Stored data:
***
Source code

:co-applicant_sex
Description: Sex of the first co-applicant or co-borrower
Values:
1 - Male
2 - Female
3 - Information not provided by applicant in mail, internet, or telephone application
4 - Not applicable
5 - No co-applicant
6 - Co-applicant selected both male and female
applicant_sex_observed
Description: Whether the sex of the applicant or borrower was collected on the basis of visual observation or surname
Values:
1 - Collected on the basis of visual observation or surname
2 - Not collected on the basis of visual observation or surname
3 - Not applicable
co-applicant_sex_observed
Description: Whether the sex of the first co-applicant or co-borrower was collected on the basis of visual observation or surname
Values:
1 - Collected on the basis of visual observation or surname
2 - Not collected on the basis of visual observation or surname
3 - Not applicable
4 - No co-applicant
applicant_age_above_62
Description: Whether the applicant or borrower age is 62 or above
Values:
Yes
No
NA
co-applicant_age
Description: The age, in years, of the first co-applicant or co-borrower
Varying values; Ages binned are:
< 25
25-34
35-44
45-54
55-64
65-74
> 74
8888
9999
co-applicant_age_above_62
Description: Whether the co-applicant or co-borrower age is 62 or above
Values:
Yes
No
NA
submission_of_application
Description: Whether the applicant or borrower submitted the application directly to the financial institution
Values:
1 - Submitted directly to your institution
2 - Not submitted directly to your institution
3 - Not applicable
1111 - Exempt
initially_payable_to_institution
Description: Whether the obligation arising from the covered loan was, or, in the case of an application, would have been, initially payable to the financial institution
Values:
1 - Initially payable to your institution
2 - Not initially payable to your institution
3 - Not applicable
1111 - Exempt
***
TASK OBJECTIVE>
Of all the entries above, retype exactly the lines from the line with "Description: Sex of" to the line with "initially_payable_to_institution", both included, and no others.

RESPONSE AREA>
Description: Sex of the first co-applicant or co-borrower
Values:
1 - Male
2 - Female
3 - Information not provided by applicant in mail, internet, or telephone application
4 - Not applicable
5 - No co-applicant
6 - Co-applicant selected both male and female
applicant_sex_observed
Description: Whether the sex of the applicant or borrower was collected on the basis of visual observation or surname
Values:
1 - Collected on the basis of visual observation or surname
2 - Not collected on the basis of visual observation or surname
3 - Not applicable
co-applicant_sex_observed
Description: Whether the sex of the first co-applicant or co-borrower was collected on the basis of visual observation or surname
Values:
1 - Collected on the basis of visual observation or surname
2 - Not collected on the basis of visual observation or surname
3 - Not applicable
4 - No co-applicant
applicant_age_above_62
Description: Whether the applicant or borrower age is 62 or above
Values:
Yes
No
NA
co-applicant_age
Description: The age, in years, of the first co-applicant or co-borrower
Varying values; Ages binned are:
< 25
25-34
35-44
45-54
55-64
65-74
> 74
8888
9999
co-applicant_age_above_62
Description: Whether the co-applicant or co-borrower age is 62 or above
Values:
Yes
No
NA
submission_of_application
Description: Whether the applicant or borrower submitted the application directly to the financial institution
Values:
1 - Submitted directly to your institution
2 - Not submitted directly to your institution
3 - Not applicable
1111 - Exempt
initially_payable_to_institution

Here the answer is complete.